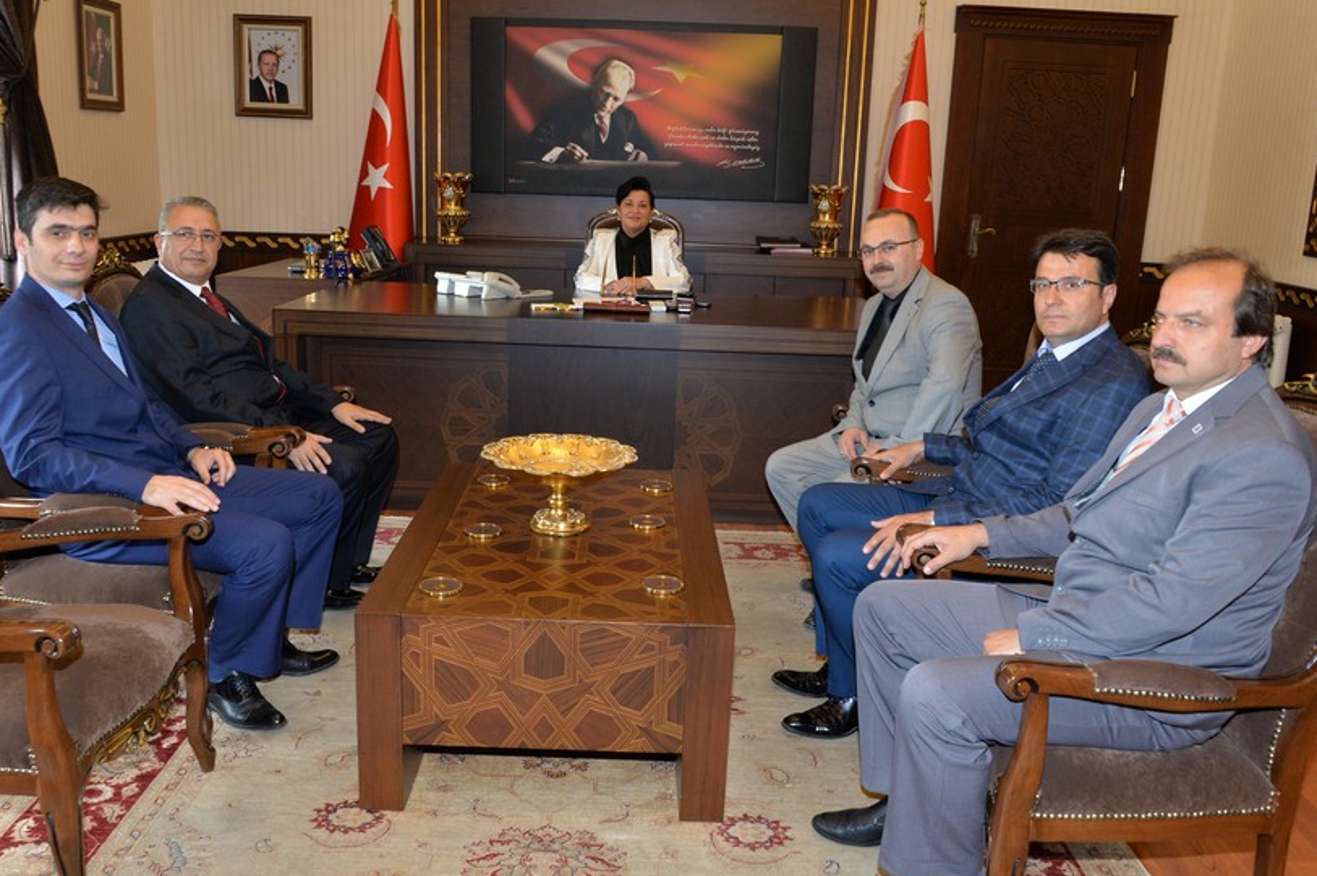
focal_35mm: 31
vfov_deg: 42.3
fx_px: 1133
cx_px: 640
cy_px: 412
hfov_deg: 60.3
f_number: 8
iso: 1600
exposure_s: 1/60
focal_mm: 28
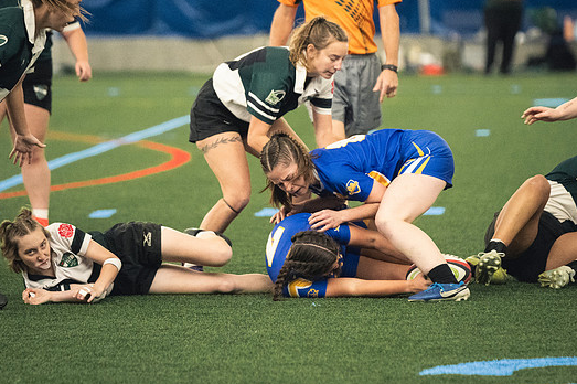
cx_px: 300
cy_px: 179
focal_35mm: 324
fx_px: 5190
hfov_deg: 6.4
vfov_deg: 4.2
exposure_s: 1/500
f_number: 2.8
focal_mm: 195
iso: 10000
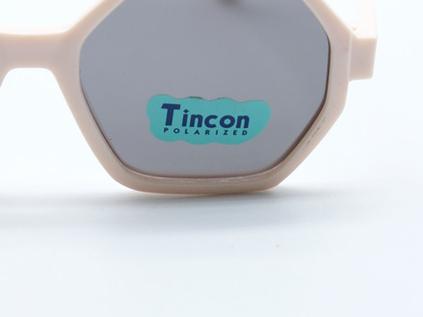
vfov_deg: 9.8
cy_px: 31
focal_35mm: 151
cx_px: 36
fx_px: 1845
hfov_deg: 13.0
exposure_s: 1/1000
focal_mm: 46.3
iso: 640
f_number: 4
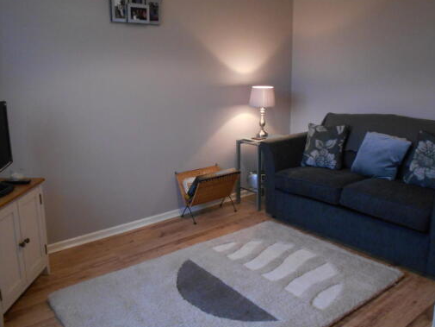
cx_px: 223
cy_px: 156
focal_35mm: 30
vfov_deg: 46.8
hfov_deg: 59.9
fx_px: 377
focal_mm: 4.6
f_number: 3.2
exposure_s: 1/30
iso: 400
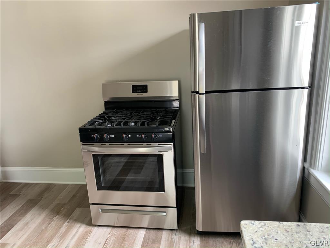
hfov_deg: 67.3
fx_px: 248
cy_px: 124
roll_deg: +3.1
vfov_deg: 53.1
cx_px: 165
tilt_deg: -15.1
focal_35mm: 26
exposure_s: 1/71
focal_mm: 4.25
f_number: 1.8
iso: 100
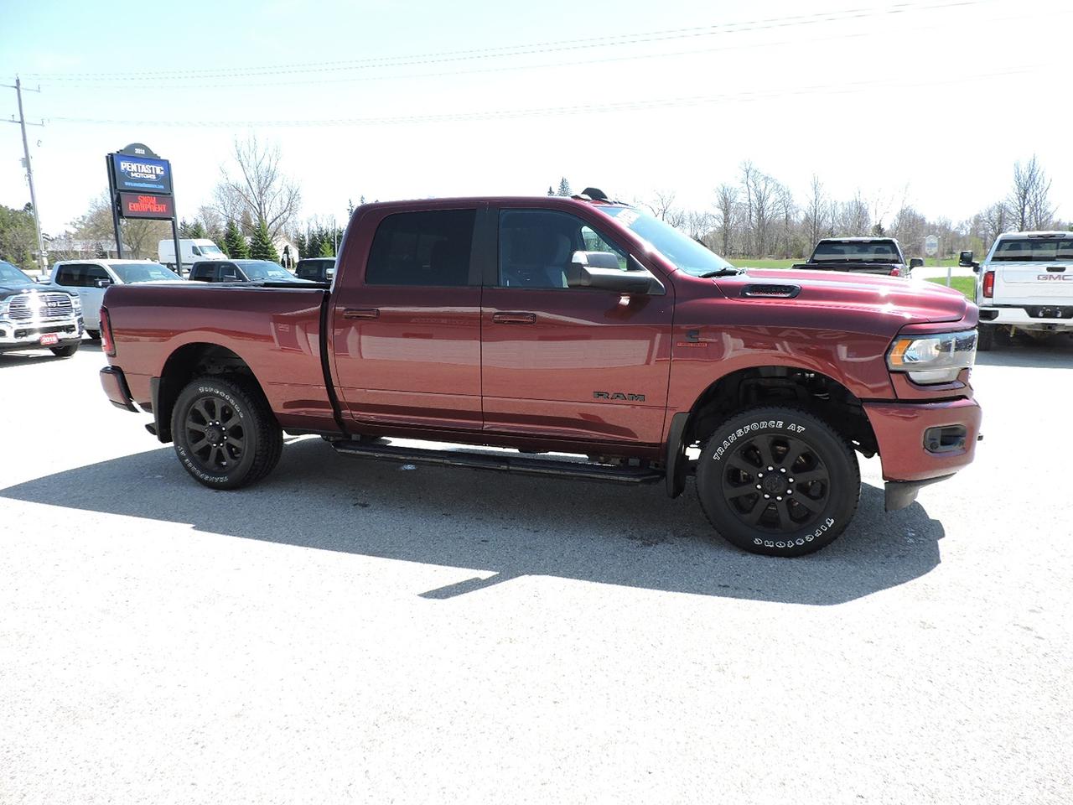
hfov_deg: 71.6
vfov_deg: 56.8
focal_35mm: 24
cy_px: 402
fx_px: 744
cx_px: 536
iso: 100
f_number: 3
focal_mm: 4.3
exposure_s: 1/500
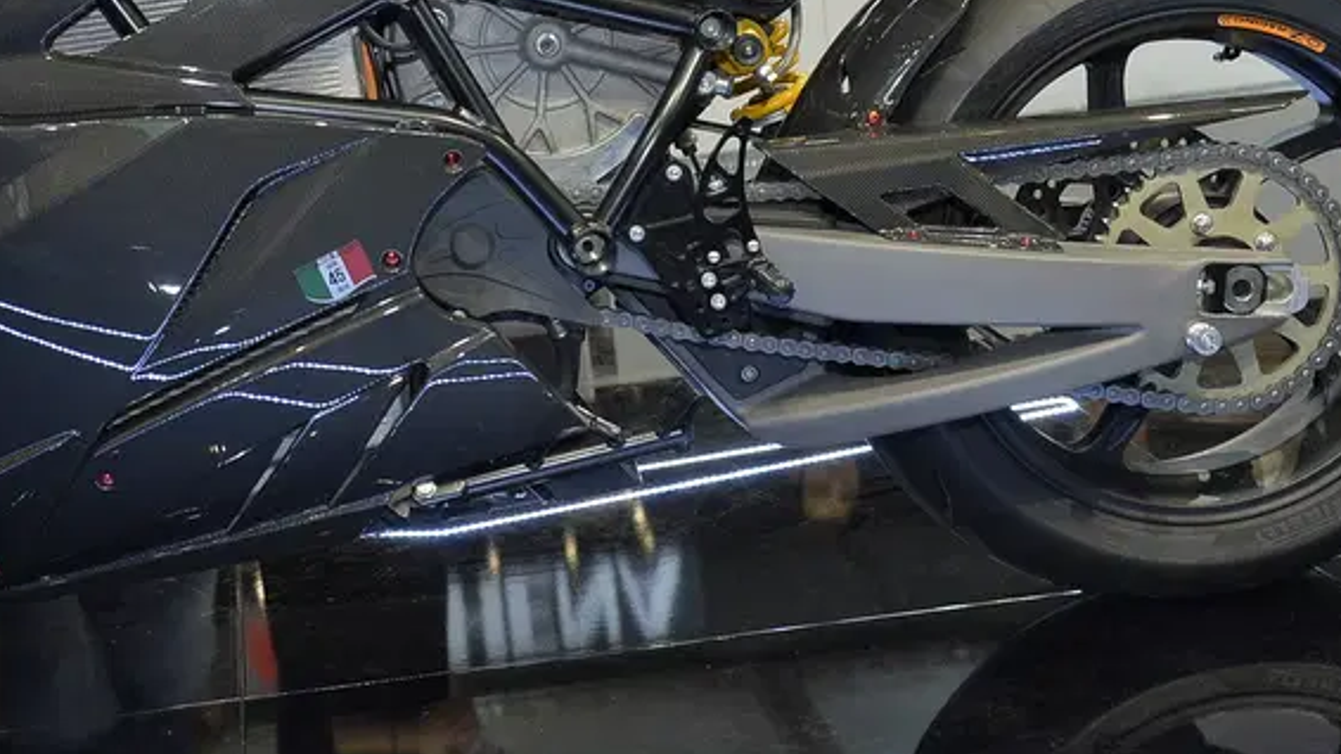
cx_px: 276
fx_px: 2524
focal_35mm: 71
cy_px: 77
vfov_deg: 16.8
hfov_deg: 29.1
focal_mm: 32
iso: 1000
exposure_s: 1/125
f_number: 4
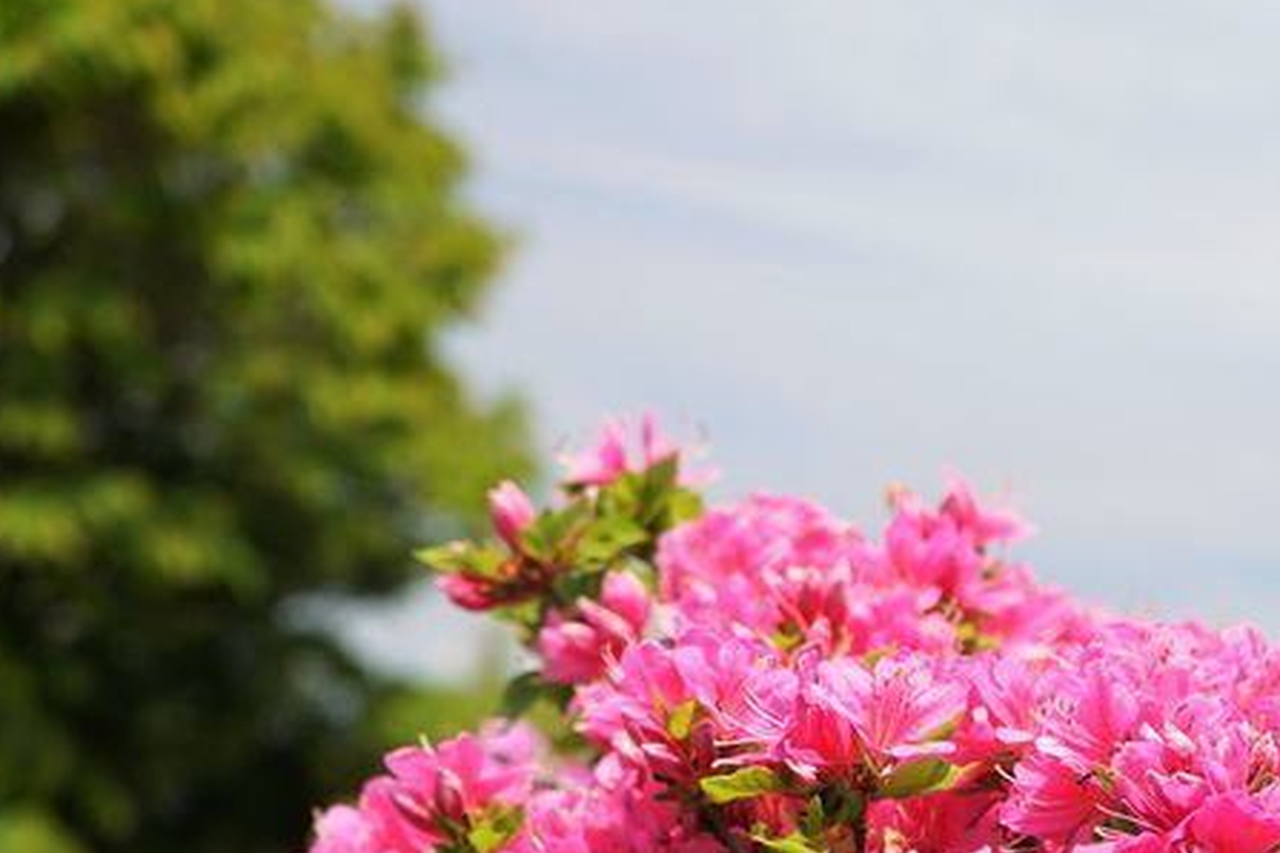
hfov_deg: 20.9
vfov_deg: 14.2
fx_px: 3342
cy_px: 950
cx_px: 1309
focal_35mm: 94
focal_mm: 35
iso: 100
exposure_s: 1/250
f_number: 4.5
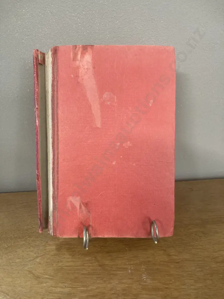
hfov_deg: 49.7
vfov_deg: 63.4
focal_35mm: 28
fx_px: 242
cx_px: 112
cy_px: 150
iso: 320
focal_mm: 3.99
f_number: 1.8
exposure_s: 1/50
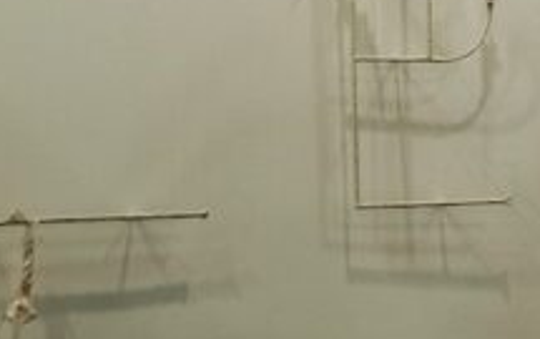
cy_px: -78
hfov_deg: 15.3
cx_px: 266
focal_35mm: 136
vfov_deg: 9.5
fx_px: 2004
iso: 32
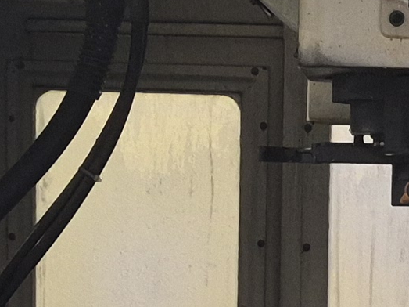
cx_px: 333
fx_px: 2079
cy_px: 493
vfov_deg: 8.2
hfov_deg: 11.2
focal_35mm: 176
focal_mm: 5.4
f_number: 1.8
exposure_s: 1/120
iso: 400
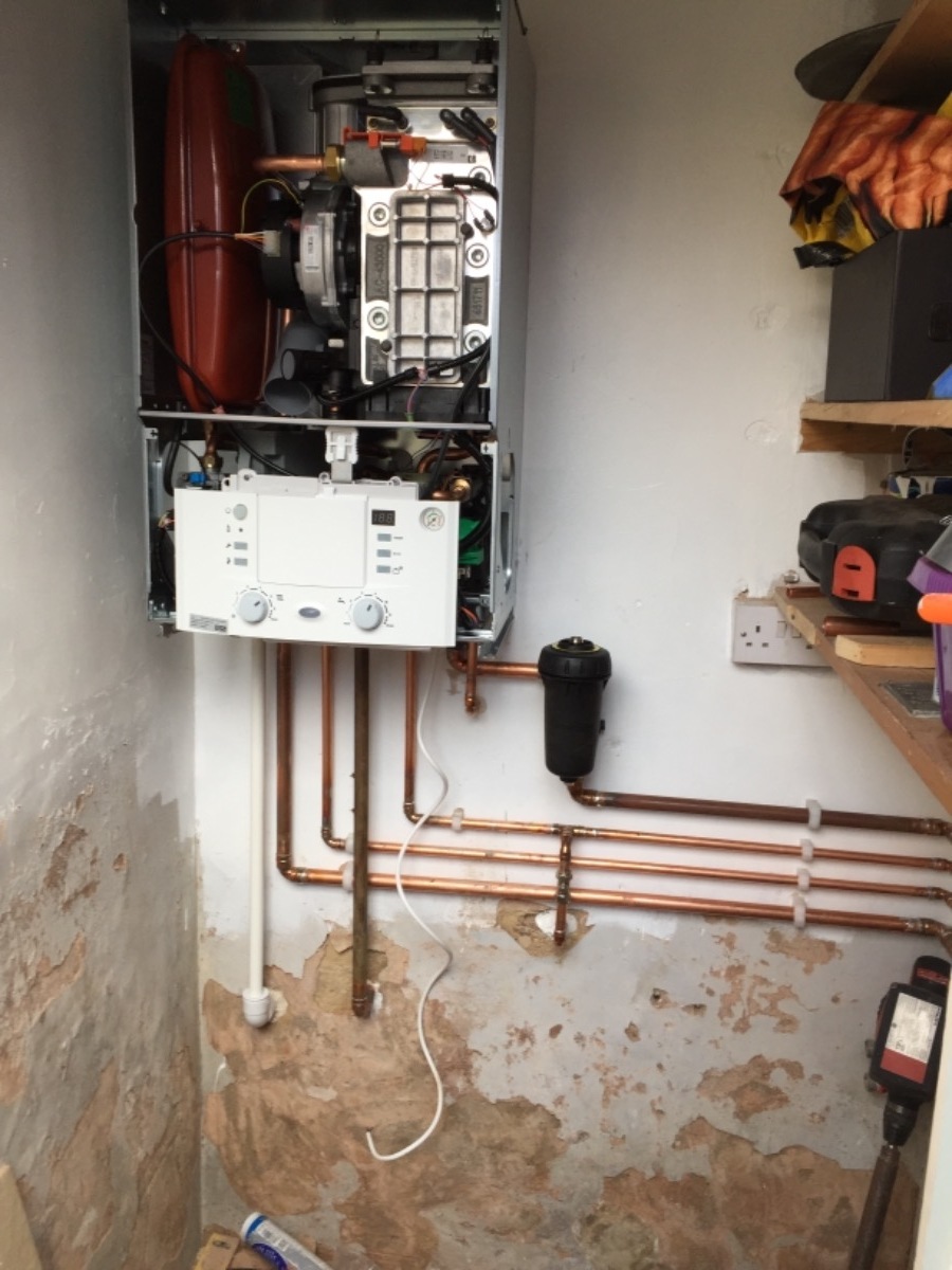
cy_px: 635
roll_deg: -1.7
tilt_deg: -10.0
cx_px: 476
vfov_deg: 61.7
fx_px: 1063
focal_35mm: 29
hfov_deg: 48.2
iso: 40
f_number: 2.2
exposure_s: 1/50
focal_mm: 4.15
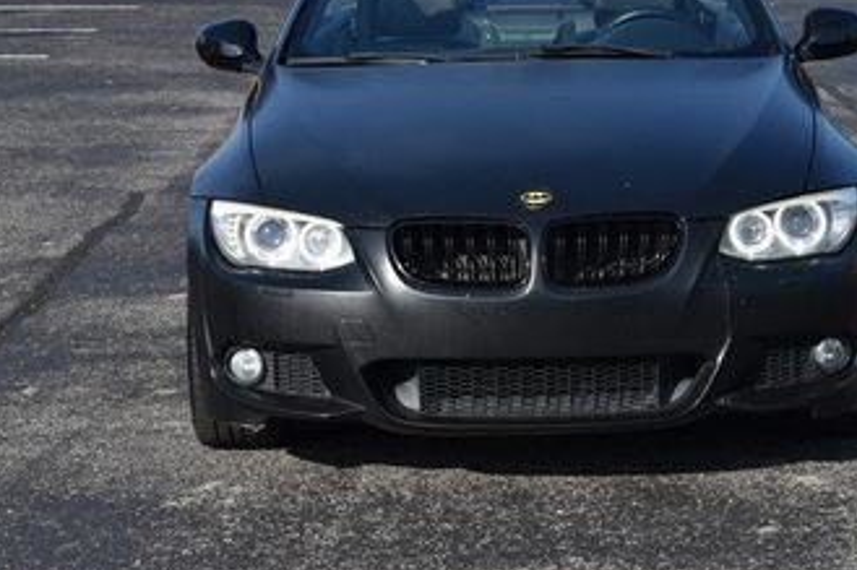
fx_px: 2641
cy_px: 38
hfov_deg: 18.4
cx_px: 570
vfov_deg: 12.2
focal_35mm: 111
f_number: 8
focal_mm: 38
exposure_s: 1/250
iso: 110
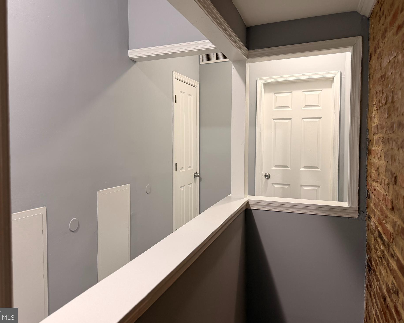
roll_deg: +0.0
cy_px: 158
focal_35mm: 26
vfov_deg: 54.9
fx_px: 311
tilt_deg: -3.2
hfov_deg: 65.9
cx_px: 187
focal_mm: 6.76
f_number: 1.78
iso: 250
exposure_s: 1/60
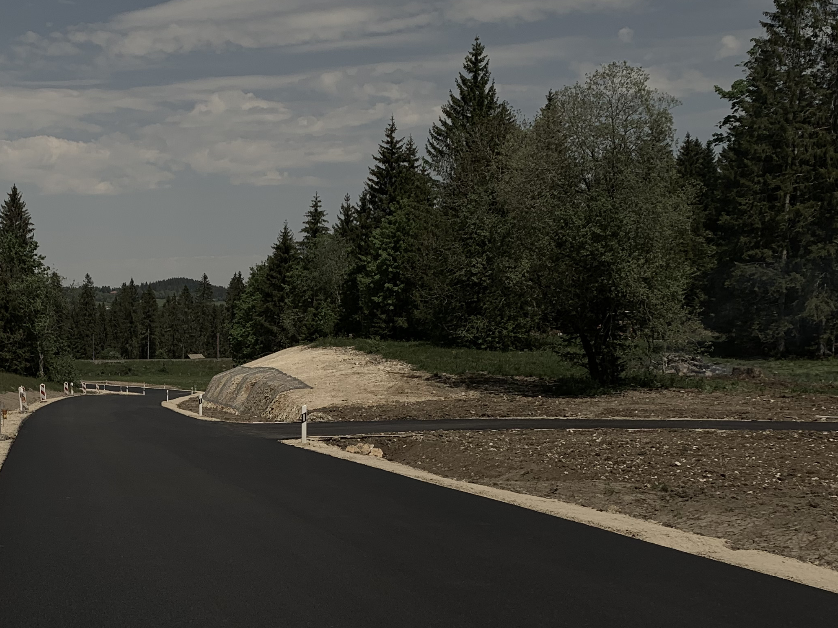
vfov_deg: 28.3
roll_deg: -1.9
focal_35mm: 51
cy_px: 430
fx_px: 1235
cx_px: 201
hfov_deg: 36.5
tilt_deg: -5.3
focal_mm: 4.25
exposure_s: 1/3937
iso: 25
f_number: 1.8
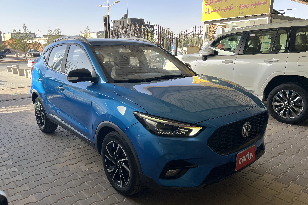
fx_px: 240
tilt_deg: -14.9
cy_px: 115
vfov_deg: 46.3
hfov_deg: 65.5
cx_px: 153
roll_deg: +0.5
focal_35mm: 28
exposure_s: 1/625
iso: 50
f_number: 1.5
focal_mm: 5.7
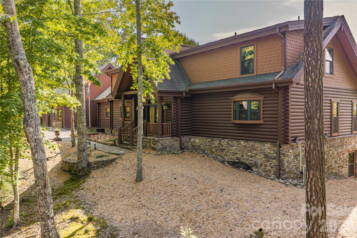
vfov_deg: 46.4
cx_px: 178
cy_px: 119
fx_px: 278
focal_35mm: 28
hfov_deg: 65.5
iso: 400
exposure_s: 1/1000
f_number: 2.8
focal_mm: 14.45
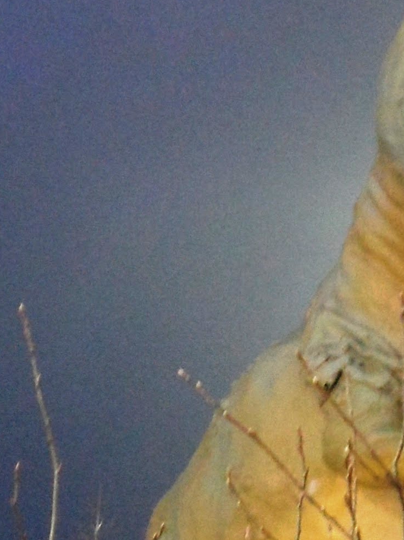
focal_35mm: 163
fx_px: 2538
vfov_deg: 12.1
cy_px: 365
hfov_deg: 9.0
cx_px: 411
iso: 400
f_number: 4
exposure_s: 1/8
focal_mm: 6.6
——
- _DIRECTIVE_: Could the listing above be transcribed exactly, with the pictures left out?

- _SOLUTION TO THIS PROBLEM_:
focal_35mm: 31
vfov_deg: 42.3
fx_px: 1133
cx_px: 640
cy_px: 412
hfov_deg: 60.3
f_number: 8
iso: 1600
exposure_s: 1/60
focal_mm: 28
cx_px: 300
cy_px: 179
focal_35mm: 324
fx_px: 5190
hfov_deg: 6.4
vfov_deg: 4.2
exposure_s: 1/500
f_number: 2.8
focal_mm: 195
iso: 10000
vfov_deg: 9.8
cy_px: 31
focal_35mm: 151
cx_px: 36
fx_px: 1845
hfov_deg: 13.0
exposure_s: 1/1000
focal_mm: 46.3
iso: 640
f_number: 4
cx_px: 223
cy_px: 156
focal_35mm: 30
vfov_deg: 46.8
hfov_deg: 59.9
fx_px: 377
focal_mm: 4.6
f_number: 3.2
exposure_s: 1/30
iso: 400
hfov_deg: 67.3
fx_px: 248
cy_px: 124
roll_deg: +3.1
vfov_deg: 53.1
cx_px: 165
tilt_deg: -15.1
focal_35mm: 26
exposure_s: 1/71
focal_mm: 4.25
f_number: 1.8
iso: 100
hfov_deg: 71.6
vfov_deg: 56.8
focal_35mm: 24
cy_px: 402
fx_px: 744
cx_px: 536
iso: 100
f_number: 3
focal_mm: 4.3
exposure_s: 1/500
cx_px: 276
fx_px: 2524
focal_35mm: 71
cy_px: 77
vfov_deg: 16.8
hfov_deg: 29.1
focal_mm: 32
iso: 1000
exposure_s: 1/125
f_number: 4
hfov_deg: 20.9
vfov_deg: 14.2
fx_px: 3342
cy_px: 950
cx_px: 1309
focal_35mm: 94
focal_mm: 35
iso: 100
exposure_s: 1/250
f_number: 4.5
hfov_deg: 49.7
vfov_deg: 63.4
focal_35mm: 28
fx_px: 242
cx_px: 112
cy_px: 150
iso: 320
focal_mm: 3.99
f_number: 1.8
exposure_s: 1/50
cy_px: -78
hfov_deg: 15.3
cx_px: 266
focal_35mm: 136
vfov_deg: 9.5
fx_px: 2004
iso: 32
cx_px: 333
fx_px: 2079
cy_px: 493
vfov_deg: 8.2
hfov_deg: 11.2
focal_35mm: 176
focal_mm: 5.4
f_number: 1.8
exposure_s: 1/120
iso: 400
cy_px: 635
roll_deg: -1.7
tilt_deg: -10.0
cx_px: 476
vfov_deg: 61.7
fx_px: 1063
focal_35mm: 29
hfov_deg: 48.2
iso: 40
f_number: 2.2
exposure_s: 1/50
focal_mm: 4.15
fx_px: 2641
cy_px: 38
hfov_deg: 18.4
cx_px: 570
vfov_deg: 12.2
focal_35mm: 111
f_number: 8
focal_mm: 38
exposure_s: 1/250
iso: 110
roll_deg: +0.0
cy_px: 158
focal_35mm: 26
vfov_deg: 54.9
fx_px: 311
tilt_deg: -3.2
hfov_deg: 65.9
cx_px: 187
focal_mm: 6.76
f_number: 1.78
iso: 250
exposure_s: 1/60
vfov_deg: 28.3
roll_deg: -1.9
focal_35mm: 51
cy_px: 430
fx_px: 1235
cx_px: 201
hfov_deg: 36.5
tilt_deg: -5.3
focal_mm: 4.25
exposure_s: 1/3937
iso: 25
f_number: 1.8
fx_px: 240
tilt_deg: -14.9
cy_px: 115
vfov_deg: 46.3
hfov_deg: 65.5
cx_px: 153
roll_deg: +0.5
focal_35mm: 28
exposure_s: 1/625
iso: 50
f_number: 1.5
focal_mm: 5.7
vfov_deg: 46.4
cx_px: 178
cy_px: 119
fx_px: 278
focal_35mm: 28
hfov_deg: 65.5
iso: 400
exposure_s: 1/1000
f_number: 2.8
focal_mm: 14.45
focal_35mm: 163
fx_px: 2538
vfov_deg: 12.1
cy_px: 365
hfov_deg: 9.0
cx_px: 411
iso: 400
f_number: 4
exposure_s: 1/8
focal_mm: 6.6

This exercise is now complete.